Acknowledgement: This software release is made possible with the funding support from NIH/NIGMS under the grant number R01-GM114365. It is also a result of a collaboration with Dr. Xavier Intes's group at Rensselaer Polytechnic Institute (RPI), particularly the contributions from Ruoyang Yao.
Publication: Yao R, Intes X, Fang Q, "Generalized mesh-based Monte Carlo for wide-field illumination and detection via mesh retessellation," Biomed. Optics Express, 7(1), 171-184 (2016)
Mesh-based Monte Carlo, or MMC, is a Monte Carlo simulation package designed for simulating photon transport in 3D heterogeneous media. MMC can use a volumetric mesh to represent a complex domain, making it computationally and memory efficient.
MMC supports multi-threading based parallel computing. You can obtain a nearly linear speed-up when using more CPU cores in your simulation. Starting from version 0.8, MMC also supports the Single-Instruction Multiple-Data (SIMD) parallelism on modern CPUs, allowing MMC to take further advantage in parallel computing.
Starting from this release, a generalized MMC algorithm that can efficiently model complex wide-field sources and detectors is included in the software.
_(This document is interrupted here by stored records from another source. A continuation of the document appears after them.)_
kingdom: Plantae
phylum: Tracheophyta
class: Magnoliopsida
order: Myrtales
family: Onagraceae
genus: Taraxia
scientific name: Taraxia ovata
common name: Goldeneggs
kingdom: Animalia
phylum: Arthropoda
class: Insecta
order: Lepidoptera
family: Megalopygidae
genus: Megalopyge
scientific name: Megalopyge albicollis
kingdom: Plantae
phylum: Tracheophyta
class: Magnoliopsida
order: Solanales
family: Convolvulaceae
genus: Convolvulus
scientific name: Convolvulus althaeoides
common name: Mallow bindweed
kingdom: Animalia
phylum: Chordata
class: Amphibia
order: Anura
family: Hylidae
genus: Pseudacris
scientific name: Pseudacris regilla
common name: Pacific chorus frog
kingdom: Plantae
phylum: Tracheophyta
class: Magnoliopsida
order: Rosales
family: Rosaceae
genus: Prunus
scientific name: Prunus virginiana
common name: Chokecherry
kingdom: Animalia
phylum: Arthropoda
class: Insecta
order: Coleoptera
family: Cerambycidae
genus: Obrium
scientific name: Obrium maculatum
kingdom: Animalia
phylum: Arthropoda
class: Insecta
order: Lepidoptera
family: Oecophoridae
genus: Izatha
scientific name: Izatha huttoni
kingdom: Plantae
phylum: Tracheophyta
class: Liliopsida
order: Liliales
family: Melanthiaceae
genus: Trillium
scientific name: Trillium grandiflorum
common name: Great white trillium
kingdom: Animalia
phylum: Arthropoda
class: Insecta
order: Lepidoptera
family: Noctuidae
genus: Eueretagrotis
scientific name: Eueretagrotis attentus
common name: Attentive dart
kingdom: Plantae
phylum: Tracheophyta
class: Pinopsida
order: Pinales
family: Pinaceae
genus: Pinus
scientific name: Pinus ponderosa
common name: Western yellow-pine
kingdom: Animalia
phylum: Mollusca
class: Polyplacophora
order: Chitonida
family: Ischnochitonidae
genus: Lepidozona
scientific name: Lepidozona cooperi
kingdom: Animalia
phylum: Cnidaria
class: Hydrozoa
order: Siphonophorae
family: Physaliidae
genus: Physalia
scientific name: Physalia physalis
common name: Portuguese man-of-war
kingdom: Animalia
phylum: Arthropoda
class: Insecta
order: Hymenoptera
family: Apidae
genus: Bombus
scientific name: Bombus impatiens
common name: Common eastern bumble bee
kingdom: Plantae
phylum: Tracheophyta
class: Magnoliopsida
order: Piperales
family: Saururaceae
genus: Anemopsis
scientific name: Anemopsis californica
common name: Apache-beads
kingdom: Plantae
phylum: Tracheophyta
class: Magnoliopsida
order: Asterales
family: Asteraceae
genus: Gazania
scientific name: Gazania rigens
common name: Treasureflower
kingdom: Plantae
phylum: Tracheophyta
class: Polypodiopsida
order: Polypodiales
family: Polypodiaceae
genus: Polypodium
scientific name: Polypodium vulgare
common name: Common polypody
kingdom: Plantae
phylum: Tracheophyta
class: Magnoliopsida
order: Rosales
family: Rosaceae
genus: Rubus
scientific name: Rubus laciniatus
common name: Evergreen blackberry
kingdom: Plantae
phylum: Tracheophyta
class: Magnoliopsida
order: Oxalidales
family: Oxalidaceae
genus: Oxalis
Over 10 different commonly used source forms are supported, similarly to our previously released wide-field MCX software.
This is the first release through our new time-based release strategy. We plan to announce 4 releases each year - one release per 3 months.
The download link to this release can be accessed from here.
MMC 1.0-beta is a stable preview to the upcoming milestone, version 1.0, of MMC. It contains significantly improved capability to model complex widefield sources and detectors, as well as a number of fixes to several high priority bugs. Thanks to the contributions from Ruoyang Yao in Dr. Xavier Intes's Lab at RPI, the complex widefield source forms previously supported in MCX have now been successfully ported to Mesh-based MC simulations through an efficient mesh-retessellation algorithm. This collaborative work is reported in our paper appearing on Biomed. Optics Express today [2]
https://www.osapublishing.org/boe/abstract.cfm?uri=boe-7-1-171
The new release of 1.0-beta was significantly improved upon the previous version, v0.9.5, published nearly two years ago. The key changes include:
Pre-compiled MMC binaries are provided for Windows, Linux and Mac OS. In all cases, a binary compiled with SSE4-accelerated ray-tracing algorithms is provided for each platform.
The best simulation speed can be typically achieved by using
mmc -M S -C 0 ....
One can recompile all binaries using an Intel C++ Compiler. It can generate binaries up to 25% faster than the equivalent binaries compiled with GCC.
The detailed change logs can be found in the ChangeLog and Git commit history pages.
The default "SSE4" binaries require your computer to support SSE4 instructions. This can be determined by using the following command on Linux/MacOS
grep 'sse4' /proc/cpuinfo
or using a freeware "CPU-Z" on windows. If you attempt to run the SSE4 on an unsupported computer, you will get an error when executing the binary. In that case, you should switch to the "multicore" binaries.